I'm trying to call a golang function from my C code. Golang does not use the standard x86_64 calling convention, so I have to resort to implementing the transition myself. As gcc does not want to mix cdecl with the x86_64 convention, I'm trying to call the function using inline assembly:
void go_func(struct go_String filename, void* key, int error){
void* f_address = (void*)SAVEECDSA;
asm volatile(" sub rsp, 0xe0; \t\n\
mov [rsp+0xe0], rbp; \t\n\
mov [rsp], %0; \t\n\
mov [rsp+0x8], %1; \t\n\
mov [rsp+0x18], %2; \t\n\
call %3; \t\n\
mov rbp, [rsp+0xe0]; \t\n\
add rsp, 0xe0;"
:
: "g"(filename.str), "g"(filename.len), "g"(key), "g"(f_address)
: );
return;
}
Sadly the compiler always throws an error at me that I dont understand:
./code.c:241: Error: too many memory references for `mov'
This corresponds to this line: mov [rsp+0x18], %2; \t\n\
If I delete it, the compilation works. I don't understand what my mistake is...
I'm compiling with the -masm=intel flag so I use Intel syntax. Can someone please help me?
A "g"
constraint allows the compiler to pick memory or register, so obviously you'll end up with mov mem,mem
if that happens. mov
can have at most 1 memory operand. (Like all x86 instructions, at most one explicit memory operand is possible.)
Use "ri"
constraints for the inputs that will be moved to a memory destination, to allow register or immediate but not memory.
Also, you're modifying RSP so you can't safely use memory source operands.

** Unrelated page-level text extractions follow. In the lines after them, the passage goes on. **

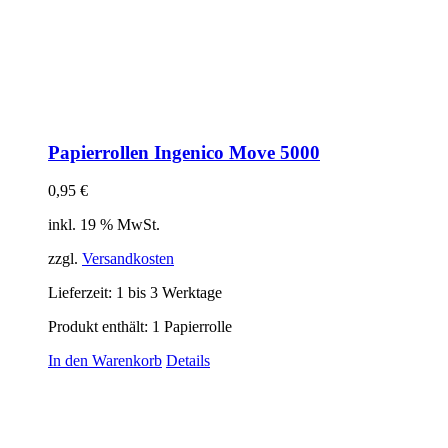
Papierrollen Ingenico Move 5000
0,95
€
inkl. 19 % MwSt.
zzgl.
Versandkosten
Lieferzeit:
1 bis 3 Werktage
Produkt enthält: 1
Papierrolle
In den Warenkorb
Details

The compiler is going to assume it can use addressing modes like [rsp+16]
or [rsp-4]
. So you can't use push
instead of mov
.
You also need to declare clobbers on all the call-clobbered registers, because the function call will do that. (Or better, maybe ask for the inputs in those call-clobbered registers so the compiler doesn't have to bounce them through call-preserved regs like RBX. But you need to make those operands read/write or declare separate output operands for the same registers to let the compiler know they'll be modified.)

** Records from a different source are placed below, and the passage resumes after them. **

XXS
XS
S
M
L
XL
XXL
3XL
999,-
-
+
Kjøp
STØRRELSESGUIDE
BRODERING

So probably your best bet for efficiency is something like
int ecx, edx, edi, esi; // dummy outputs as clobbers
register int r8 asm("r8d"); // for all the call-clobbered regs in the calling convention
register int r9 asm("r9d");
register int r10 asm("r10d");
register int r11 asm("r11d");
// These are the regs for x86-64 System V.
// **I don't know what Go actually clobbers.**
asm("sub rsp, 0xe0\n\t" // adjust as necessary to align the stack before a call
// "push args in reverse order"
"push %[fn_len] \n\t"
"push %[fn_str] \n\t"
"call \n\t"
"add rsp, 0xe0 + 3*8 \n\t" // pop red-zone skip space + pushed args
// real output in RAX, and dummy outputs in call-clobbered regs
: "=a"(retval), "=c"(ecx), "=d"(edx), "=D"(edi), "=S"(esi), "=r"(r8), "=r"(r9), "=r"(r10), "=r"(r11)
: [fn_str] "ri" (filename.str), [fn_len] "ri" (filename.len), etc. // inputs can use the same regs as dummy outputs
: "xmm0", "xmm1", "xmm2", "xmm3", "xmm4", "xmm5", "xmm6", "xmm7", // All vector regs are call-clobbered
"xmm8", "xmm9", "xmm10", "xmm11", "xmm12", "xmm13", "xmm14", "xmm15",
"memory" // if you're passing any pointers (even read-only), or the function accesses any globals,
// best to make this a compiler memory barrier
);
Notice that the output are not early-clobber, so the compiler can (at its option) use those registers for inputs, but we're not forcing it so the compiler is still free to use some other register or an immediate.
Upon further discussion, Go functions don't clobber RBP, so there's no reason to save/restore it manually. The only reason you might have wanted to is that locals might use RBP-relative addressing modes, and older GCC made it an error to declare a clobber on RBP when compiling without -fomit-frame-pointer
. (I think. Or maybe I'm thinking of EBX in 32-bit PIC code.)
Also, if you're using the x86-64 System V ABI, beware that inline asm must not clobber the red-zone. The compiler assumes that doesn't happen and there's no way to declare a clobber on the red zone or even set -mno-redzone
on a per-function basis. So you probably need to sub rsp, 128 + 0xe0
. Or 0xe0
already includes enough space to skip the red-zone if that's not part of the callee's args.